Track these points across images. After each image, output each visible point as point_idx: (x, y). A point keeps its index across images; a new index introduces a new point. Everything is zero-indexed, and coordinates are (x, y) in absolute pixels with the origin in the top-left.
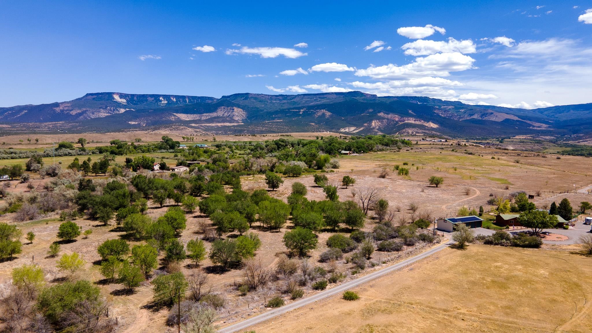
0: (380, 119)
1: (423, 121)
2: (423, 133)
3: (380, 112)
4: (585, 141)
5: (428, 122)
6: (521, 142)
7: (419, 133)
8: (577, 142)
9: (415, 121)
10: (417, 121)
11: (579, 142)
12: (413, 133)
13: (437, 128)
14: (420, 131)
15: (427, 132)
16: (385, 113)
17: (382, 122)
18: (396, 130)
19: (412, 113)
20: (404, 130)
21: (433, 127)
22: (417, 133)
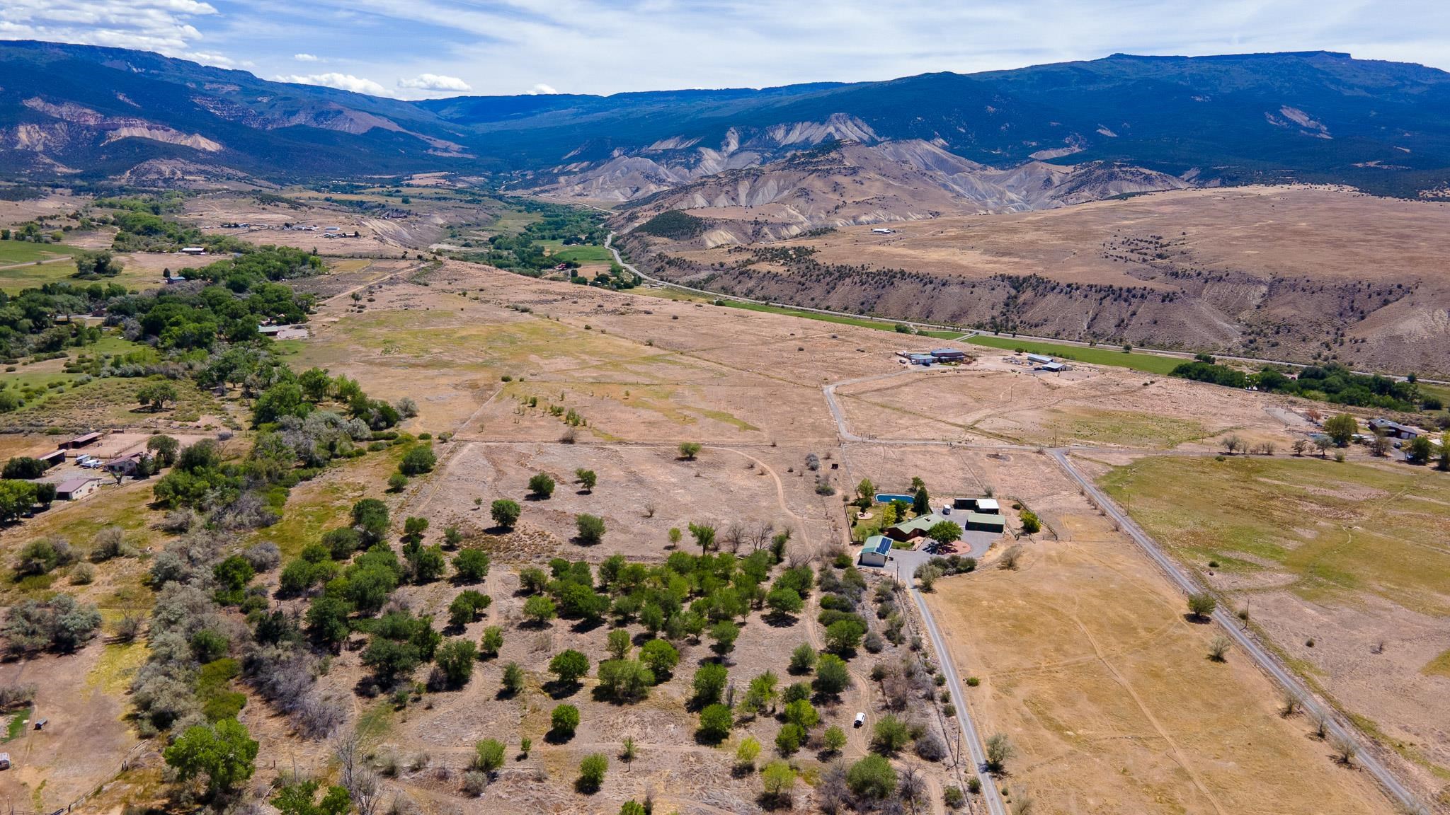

———

Your task
All lines from the one holding "2: (423, 133)" to the end of the listing above need to be duplicated exactly. None of the pictures should be included.

Solution to this exercise
2: (423, 133)
3: (380, 112)
4: (585, 141)
5: (428, 122)
6: (521, 142)
7: (419, 133)
8: (577, 142)
9: (415, 121)
10: (417, 121)
11: (579, 142)
12: (413, 133)
13: (437, 128)
14: (420, 131)
15: (427, 132)
16: (385, 113)
17: (382, 122)
18: (396, 130)
19: (412, 113)
20: (404, 130)
21: (433, 127)
22: (417, 133)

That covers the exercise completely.